Yes. They are vinyl. I applied soapy water, peeled the back off, lined it up where I wanted it, laid it down and use a flat card to get the air bubbles out, just like window tint. Then I peeled off the "protector paper" and that's it. You can find them on ebay too. I had mine made because I couldn't find them big enough and I wanted it to be big enough to look right on my boards. I think mine are 18 inches wide and 15 inches tall. They were high though, $15 each, but well worth it when I was done. If you cant find a place or don't know if what you are getting is right, I can find out where I got mine from and maybe you can give them a call. A friend of mine told me about this place and he also picked them up for me.
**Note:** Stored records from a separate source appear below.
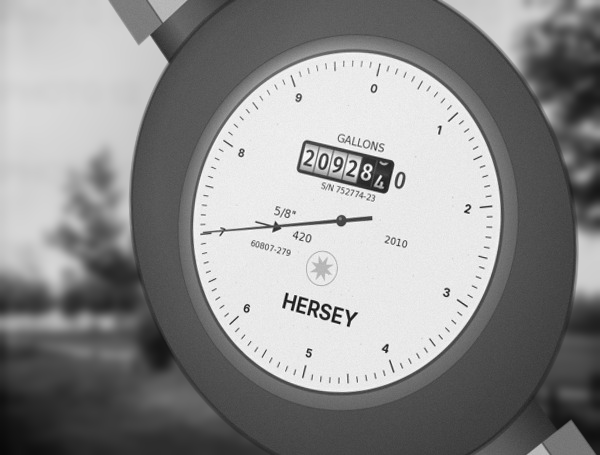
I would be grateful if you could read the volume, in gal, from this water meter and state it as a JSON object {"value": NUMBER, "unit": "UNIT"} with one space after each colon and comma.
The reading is {"value": 2092837.0, "unit": "gal"}
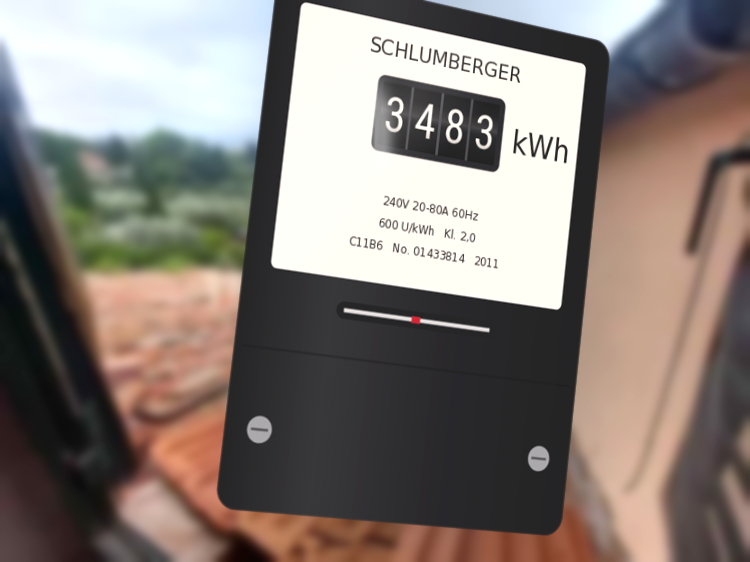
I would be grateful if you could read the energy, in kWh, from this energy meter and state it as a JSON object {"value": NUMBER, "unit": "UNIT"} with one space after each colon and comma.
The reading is {"value": 3483, "unit": "kWh"}
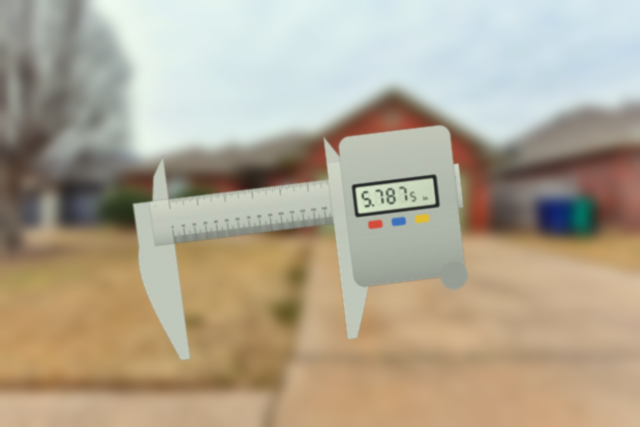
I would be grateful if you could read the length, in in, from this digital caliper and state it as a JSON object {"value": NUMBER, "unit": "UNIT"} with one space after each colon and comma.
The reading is {"value": 5.7875, "unit": "in"}
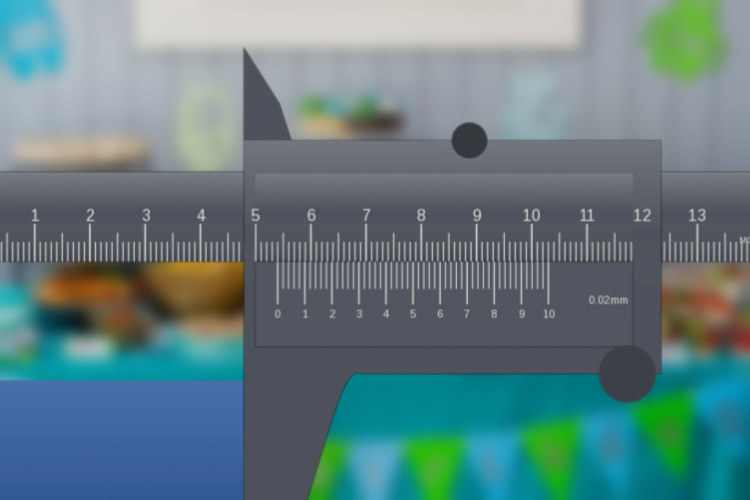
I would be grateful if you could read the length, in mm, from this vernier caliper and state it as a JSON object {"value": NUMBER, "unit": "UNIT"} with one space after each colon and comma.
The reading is {"value": 54.0, "unit": "mm"}
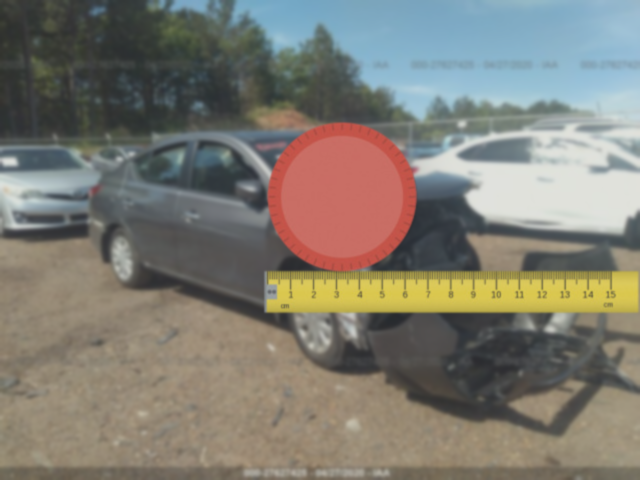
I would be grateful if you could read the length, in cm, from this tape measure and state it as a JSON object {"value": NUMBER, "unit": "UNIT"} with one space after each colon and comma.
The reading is {"value": 6.5, "unit": "cm"}
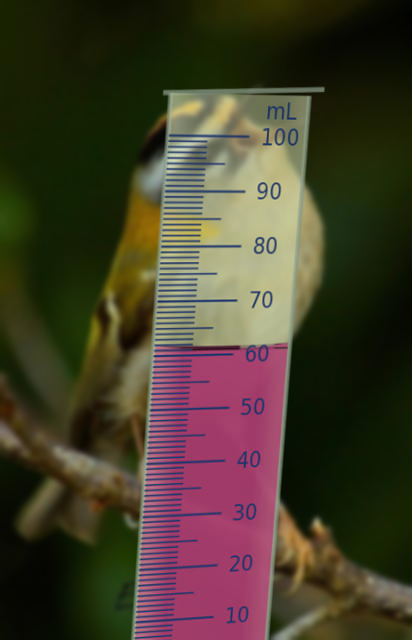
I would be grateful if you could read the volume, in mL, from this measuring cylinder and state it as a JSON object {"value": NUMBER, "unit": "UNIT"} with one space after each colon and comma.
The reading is {"value": 61, "unit": "mL"}
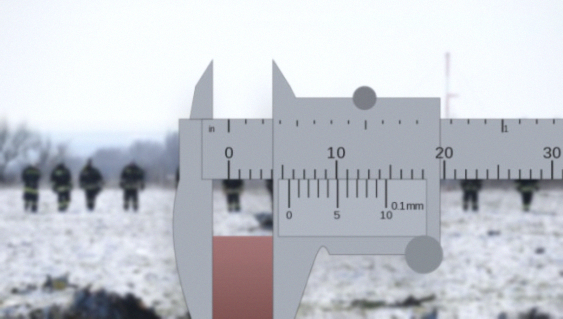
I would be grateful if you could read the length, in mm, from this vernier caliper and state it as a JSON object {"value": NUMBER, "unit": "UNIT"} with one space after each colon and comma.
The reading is {"value": 5.6, "unit": "mm"}
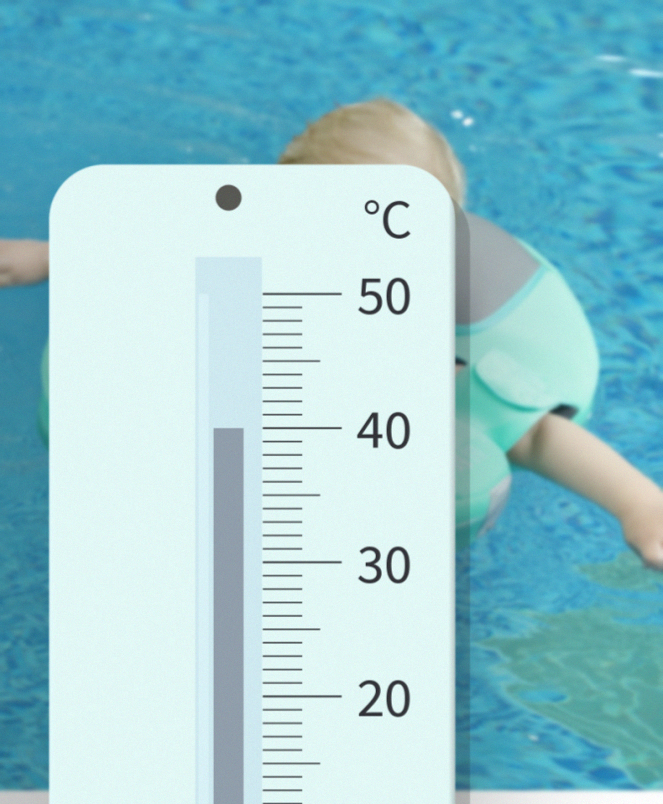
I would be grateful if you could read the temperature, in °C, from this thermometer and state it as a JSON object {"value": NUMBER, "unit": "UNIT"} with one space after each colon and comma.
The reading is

They also make cornhole boards. They are located in NC. As a matter of fact, I will ask my buddy for their info and post it here for future reference. I think they have a website too.

Edit: They have a facebook page, but the number is 336-427-5560

They even have different team vinyl wraps that wraps the entire board.


----------



## ClaytonB (Jun 18, 2014)

So I have decided to go against getting the decals due to the cost of them. So my question is, can I stain the boards first and then paint the logo? If so what type of paint would work best to prevent bleeding of the stain or paint into the other? I am going to seal with your polycrillic as mentioned previously.


----------



## RandyReed (Jul 30, 2014)

ClaytonB said:


> So I have decided to go against getting the decals due to the cost of them. So my question is, can I stain the boards first and then paint the logo? If so what type of paint would work best to prevent bleeding of the stain or paint into the other? I am going to seal with your polycrillic as mentioned previously.


 Yes, that's exactly what I did. The rams head is a decal, everything else I painted. I used an oil base wipe stain for my back round color of the basketball floor, then I used a vinyl basecoat in tarheel blue and white. Any vinyl or oil base paint will work......latex may bleed unless you put on multiple coats....which you don't want to do.


----------



## epicfail48 (Mar 27, 2014)

With staining and having a logo, the first thing that hops to my mind is to stain the board and then use a router with a template to carve out. The logo. Stains usually don't penetrate too deep, so wherever the router cuts would leave the natural wood color. Only issue is this really would work if you wanted a smooth surface, unless you were to do something special like fill the recess with a casting acrylic or some such nonesense


----------



## RandyReed (Jul 30, 2014)

epicfail48 said:


> With staining and having a logo, the first thing that hops to my mind is to stain the board and then use a router with a template to carve out. The logo. Stains usually don't penetrate too deep, so wherever the router cuts would leave the natural wood color. Only issue is this really would work if you wanted a smooth surface, unless you were to do something special like fill the recess with a casting acrylic or some such nonesense


 Yeah, you would want a smooth surface.....although you do make for a good idea.


----------